## anonymous 4 years ago A circular bar of steel is pulled in tension with a force (F) of 88 kN. If the original diameter the bar is 8 mm, calculate the change in diameter (in mm) of the bar. (Assume E =207 GPa and υ = 0.33 for the bar material)

$1)\sigma=E*\epsilon$$2)\epsilon _{z}=-\upsilon \epsilon_{x}$$3)\sigma=E(-\upsilon \epsilon_{x})$$4)(F/A_{i}) =-\upsilon E (\Delta d/d_{i})$$5)\Delta d = -(F/A_{i})(d_{i}/(\upsilon E))$ Here are the mathematical steps that you would go through to get to the answer.
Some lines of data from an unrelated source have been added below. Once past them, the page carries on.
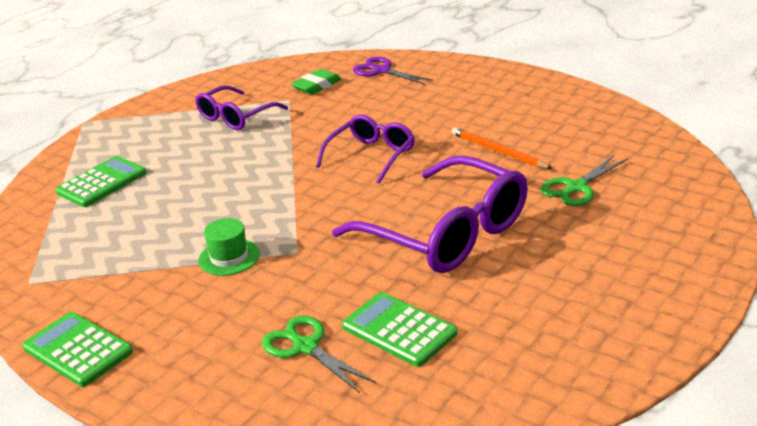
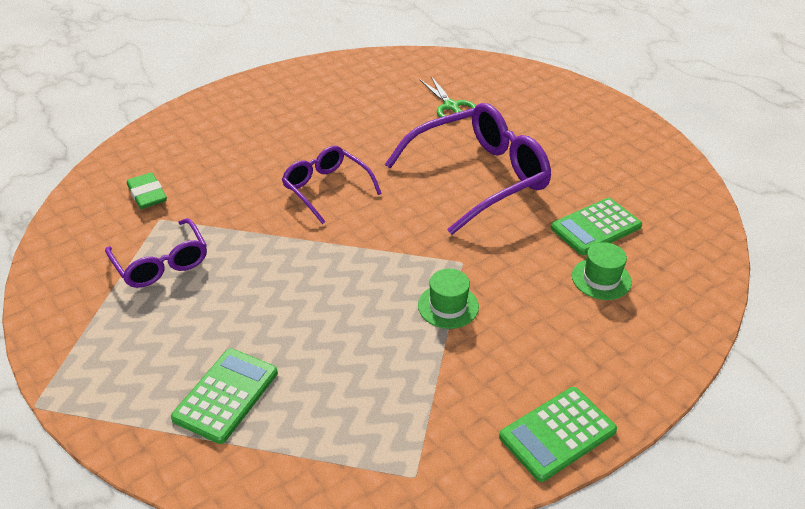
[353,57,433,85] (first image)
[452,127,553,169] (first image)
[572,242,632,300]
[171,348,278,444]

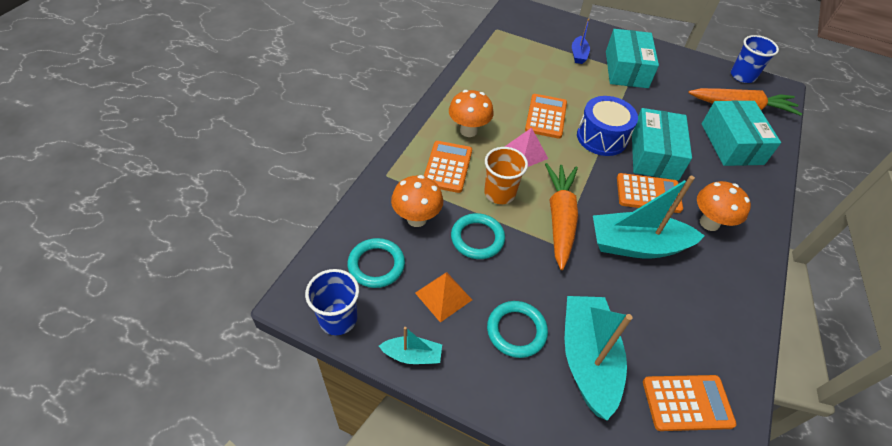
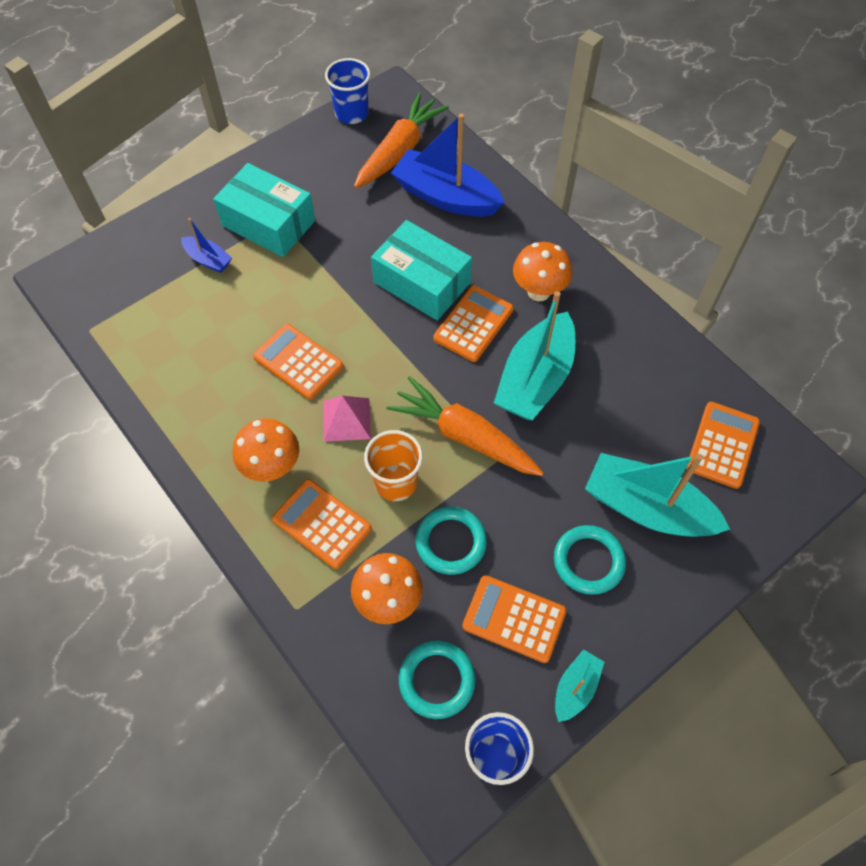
[577,96,638,156] (first image)
[462,575,567,663]
[391,113,505,217]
Now for the explanation: 1) We start out with the basic Hooke's Law for stress strain relations. The force applied is tensile along the longitudinal axis of the bar (I will name this the z-axis...see drawing for clarification of axis). |dw:1328029966453:dw| 2) We know that the not only will the length increase but the diameter will decrease. The change in diameter is not in the same direction as the force applied and so we need to relate the strain in the x and y ( they are the same since we are dealing with a circular cross section) to the strain inline with the force. 3) Plug in equation 2) into equation 1). 4) Start breaking down terms. We know that $\sigma = (F/A)$ and that $\epsilon =\Delta d/d$ Insert them into the equation. 5) Last step is to now solve for $\Delta d$ and bing bada boom...you have your answer.